● **Excerpt**:
::::::::::
Nice work Kate, congratulations. I think that there are to essays going on here: one one the South and one of your friends. I like both, and I can see how, to you, they are one and the same; but perhaps not to the viewer. I’d lose photo 18 (of the cat): it’s a good photo but does not belong here in my opinion. I do hope that you get the chance to return to your essay Kate.
Best wishes,
Mike.
Not to challenge Mike R, but, whatever you do, DO NOT lose photo 18 of the cat. No, no, no! Don’t do it.
Absolutely not!
I have often thought of returning to Virginia with my camera for an extended visit, to the place I grew up and spent the first half of my life, and how I would approach the exploration of self and place, oppression, class, and the weight of history, the great expectations that were and are Virginia, and Richmond, my old Richmond, and me – love and hate, promise and disappointment, and the tug of the south that will always be there as my true home. I know so many of these places well. I grew up on Brook Road, the old Rt. 1, and explored Belle Isle from one end to the other before it was tamed. So many ghosts. You done good. I hope you continue.
p.s. what, no pony pasture? ;-))
Hello Everyone (from Tours, France!!)
Thank you all for your feedback- kind and honest.
Ramon, I’m glad to see your comment. I would really like some helpful tips on development, it’s a long process of trial and error and I am at the very beginning.
Bob Black! It was wonderful to read your comment (I’ve already read it three or four times)! You have the true (Southern) gift for story-telling and I would love to hear more about your adventures throughout and around our home. I wish that I could have a collection of snapshots compiled from your recollections. Thank you!
::::::::::
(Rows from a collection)
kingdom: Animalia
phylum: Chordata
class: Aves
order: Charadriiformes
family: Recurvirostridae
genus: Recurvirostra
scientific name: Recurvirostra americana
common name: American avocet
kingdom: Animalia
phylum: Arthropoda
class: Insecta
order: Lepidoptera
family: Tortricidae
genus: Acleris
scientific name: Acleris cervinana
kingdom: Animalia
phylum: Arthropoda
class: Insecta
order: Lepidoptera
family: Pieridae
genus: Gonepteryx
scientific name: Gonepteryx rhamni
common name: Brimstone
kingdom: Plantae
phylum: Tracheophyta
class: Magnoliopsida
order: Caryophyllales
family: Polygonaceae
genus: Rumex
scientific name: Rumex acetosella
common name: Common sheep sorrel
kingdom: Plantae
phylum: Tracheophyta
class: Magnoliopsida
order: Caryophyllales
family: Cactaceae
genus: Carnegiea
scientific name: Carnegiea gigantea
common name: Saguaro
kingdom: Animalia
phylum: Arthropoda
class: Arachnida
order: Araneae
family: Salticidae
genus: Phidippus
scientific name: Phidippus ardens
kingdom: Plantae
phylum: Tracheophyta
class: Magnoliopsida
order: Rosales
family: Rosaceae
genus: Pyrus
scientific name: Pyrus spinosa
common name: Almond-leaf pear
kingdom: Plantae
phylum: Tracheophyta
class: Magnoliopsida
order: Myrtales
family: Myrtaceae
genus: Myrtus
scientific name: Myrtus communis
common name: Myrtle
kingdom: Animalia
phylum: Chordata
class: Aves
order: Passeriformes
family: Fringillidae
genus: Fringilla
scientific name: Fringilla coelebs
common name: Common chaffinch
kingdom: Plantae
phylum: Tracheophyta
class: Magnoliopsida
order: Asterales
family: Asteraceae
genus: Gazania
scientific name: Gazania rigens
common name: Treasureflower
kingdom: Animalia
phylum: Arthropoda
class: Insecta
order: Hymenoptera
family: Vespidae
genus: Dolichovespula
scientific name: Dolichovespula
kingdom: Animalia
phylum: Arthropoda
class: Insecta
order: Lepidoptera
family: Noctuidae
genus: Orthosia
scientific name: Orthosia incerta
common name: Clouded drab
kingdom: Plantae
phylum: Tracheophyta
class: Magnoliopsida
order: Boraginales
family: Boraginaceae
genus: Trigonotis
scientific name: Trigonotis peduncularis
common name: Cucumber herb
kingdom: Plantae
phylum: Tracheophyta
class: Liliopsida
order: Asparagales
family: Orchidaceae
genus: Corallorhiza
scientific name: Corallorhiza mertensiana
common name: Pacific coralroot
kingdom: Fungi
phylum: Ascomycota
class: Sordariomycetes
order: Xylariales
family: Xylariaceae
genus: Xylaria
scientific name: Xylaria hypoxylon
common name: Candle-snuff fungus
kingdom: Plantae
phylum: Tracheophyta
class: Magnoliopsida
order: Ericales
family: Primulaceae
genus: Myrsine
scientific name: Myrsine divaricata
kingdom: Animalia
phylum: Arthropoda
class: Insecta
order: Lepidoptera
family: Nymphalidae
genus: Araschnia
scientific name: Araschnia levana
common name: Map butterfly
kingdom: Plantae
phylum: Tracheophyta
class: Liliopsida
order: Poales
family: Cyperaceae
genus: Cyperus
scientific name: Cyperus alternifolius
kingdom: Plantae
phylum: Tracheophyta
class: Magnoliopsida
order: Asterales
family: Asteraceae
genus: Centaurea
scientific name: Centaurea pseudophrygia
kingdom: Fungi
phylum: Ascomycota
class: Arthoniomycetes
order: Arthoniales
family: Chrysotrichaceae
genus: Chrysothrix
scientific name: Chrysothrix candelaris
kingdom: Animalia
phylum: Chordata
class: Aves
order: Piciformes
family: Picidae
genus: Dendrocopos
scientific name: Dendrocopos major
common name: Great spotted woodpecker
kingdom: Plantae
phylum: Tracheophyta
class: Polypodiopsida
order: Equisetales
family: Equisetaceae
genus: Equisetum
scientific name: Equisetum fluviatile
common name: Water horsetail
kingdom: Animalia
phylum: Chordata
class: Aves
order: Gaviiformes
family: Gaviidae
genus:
::::::::::
● **Written problem A**:
Answer these questions from the comments on a photo essay:
(i) Which photo does Mike suggest removing?
(ii) On what road did the commenter who thinks of returning to Virginia grow up?
(iii) Where is the person who greets everyone writing from?
● **Written problem B**: Please write a continuation of the comments on the photo essay, starting right after their final sentence.

● **Result A**:
(i) Photo 18, the one of the cat.
(ii) Brook Road, the old Rt. 1.
(iii) Tours, France.

● **Result B**:
Frost frog, I eagerly read all of your comments on other essays and it’s so exciting to see one on mine. Your kind words mean very much. Once things are gone (or have changed form –children into adults, houses into fields) we are privileged enough to have the gift of memory and it does have a way of making things magical.
Lee, thank you for the honest feedback. You and many others seem to have some feeling that those portraits shouldn’t be included; I’m glad to have a reason to view it from a different perspective. As for fashion photography- Jackie exudes those sensibilities, it’s not my fault! =)
Tom, please do return to Virginia! I would love to see and share photographs with you. I’m ashamed that I neglected the hundreds of pastures.
Thank you, everyone! Once a finished essay, now a work in progress.. I will take all of your suggestions into consideration.
Virginia is most definitely part of the South. I was just there again recently and took some terrific images, though they were of the close-up variety.
Beautiful work about a magnificent part of the United States.
Like an archeological dig, these images reveal the scars and ghosts of what had once been.
Being an outsider, this essay appears to me like an historical document, representing what had once been. I see a divide between the land holders and the working class that once , and obviously see dose, but once formed and contoured the United States history so violently. Leaving a trail.
This is what I read in to your images from the other side of this planet here in Australia.
So imaginative Kate.
While I have nothing against most of these images, I really have nothing for them either.
Maybe its because I have no connection with the area( as many here seem to)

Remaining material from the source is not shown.